New Year 2014: same old stories on the TV news.

First, we cut to London’s King’s Cross station where the intrepid reporter is busy getting commuters to moan over a modest 3% fare rise.

These being the same rail commuters who also moan about their train being standing room only, often late and occasionally cancelled.

Then it is over to a small town somewhere in the Home Counties where another reporter is standing ankle-deep in a flooded kitchen. There, he or she is listening to the homeowner who is furious about the town’s planned but unbuilt flood defences. This being the same homeowner who knowingly bought the house in a flood plain many years ago and just assumed everything would be alright.

Back in the studio we fill some airtime by stewing over the annual energy price hike, with pundits aplenty dropping in to lambast it as a national disgrace.
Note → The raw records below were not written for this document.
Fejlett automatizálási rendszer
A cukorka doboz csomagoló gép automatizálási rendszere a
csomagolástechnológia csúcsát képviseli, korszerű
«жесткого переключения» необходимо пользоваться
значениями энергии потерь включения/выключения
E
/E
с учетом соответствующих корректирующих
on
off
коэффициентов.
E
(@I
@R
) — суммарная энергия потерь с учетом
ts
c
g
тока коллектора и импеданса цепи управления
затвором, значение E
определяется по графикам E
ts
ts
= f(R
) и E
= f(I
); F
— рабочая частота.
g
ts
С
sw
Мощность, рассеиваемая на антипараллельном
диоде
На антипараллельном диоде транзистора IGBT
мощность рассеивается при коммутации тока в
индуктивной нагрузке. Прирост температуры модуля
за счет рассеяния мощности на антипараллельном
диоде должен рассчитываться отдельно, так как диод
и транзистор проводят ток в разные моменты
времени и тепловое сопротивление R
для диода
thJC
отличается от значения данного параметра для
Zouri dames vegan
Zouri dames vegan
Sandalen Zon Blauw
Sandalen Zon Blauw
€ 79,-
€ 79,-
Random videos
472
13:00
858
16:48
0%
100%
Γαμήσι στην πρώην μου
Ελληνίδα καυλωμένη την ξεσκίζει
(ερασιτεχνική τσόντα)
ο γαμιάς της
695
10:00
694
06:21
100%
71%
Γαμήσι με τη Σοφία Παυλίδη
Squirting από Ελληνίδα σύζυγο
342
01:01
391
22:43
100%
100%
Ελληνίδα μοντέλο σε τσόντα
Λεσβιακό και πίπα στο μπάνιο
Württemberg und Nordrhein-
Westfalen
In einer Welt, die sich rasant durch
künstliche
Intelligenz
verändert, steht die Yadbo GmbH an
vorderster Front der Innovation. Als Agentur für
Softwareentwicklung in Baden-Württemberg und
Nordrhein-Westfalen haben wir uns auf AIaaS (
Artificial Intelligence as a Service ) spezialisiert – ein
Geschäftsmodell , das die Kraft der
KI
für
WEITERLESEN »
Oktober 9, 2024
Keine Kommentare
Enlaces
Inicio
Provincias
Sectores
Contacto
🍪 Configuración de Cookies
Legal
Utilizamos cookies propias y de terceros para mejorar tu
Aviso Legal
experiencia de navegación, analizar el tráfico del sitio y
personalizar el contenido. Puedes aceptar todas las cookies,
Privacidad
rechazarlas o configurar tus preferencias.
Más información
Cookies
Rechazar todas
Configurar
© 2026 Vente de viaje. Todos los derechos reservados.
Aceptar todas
These the same pundits who seem to think power stations build themselves for nothing.

One thing always unites these interest groups – their age. It’s an age I can identify with – because it’s my age.

It’s an age where we don’t remember the daily power cuts during the miners’ strike of 1974; we don’t remember the standpipes in the streets during the heatwave of 1976; and we don’t remember seeing the rubbish piled high when the bin men went on strike in the 1978/79 Winter of Discontent.

Because we’re Thatcher’s Children – those who were brought up during Margaret Thatcher’s premiership and for whom everything has just worked. It worked then with almost zero investment, and it still does.

So as a bunch we are hugely complacent about our infrastructure. We certainly don’t see why we should have to pay more for it. We’re children of the ’80s after all – the era of Gordon Gekko and “greed is good” and every man (or woman) for themselves.

I think that’s a point lost on many who set themselves out as proponents of investment in infrastructure. They’re simply from a different generation. Sorry.

It’s a big problem because, as voters, my generation is becoming hugely important; there is now a lot of us. And we’re disengaged. We are not party-political but are likely to vote for whoever promises the lowest taxes or to keep open our local school or A the infrastructure will just work as it always has. And if it doesn’t we’ll moan about it on TV.

Which is probably why chancellor George Osborne is this week threatening another £25bn of cuts after the next General Election to get borrowing down; he, like all other parties, fears raising taxes to pay the bills.

We – you – as engineers know what needs to be done. But how do you convince the likes of me (but not me; I’m convinced) that we need to pay more for it?

We – you – need to get more vocal. That’s the challenge for 2014. Are you up for it?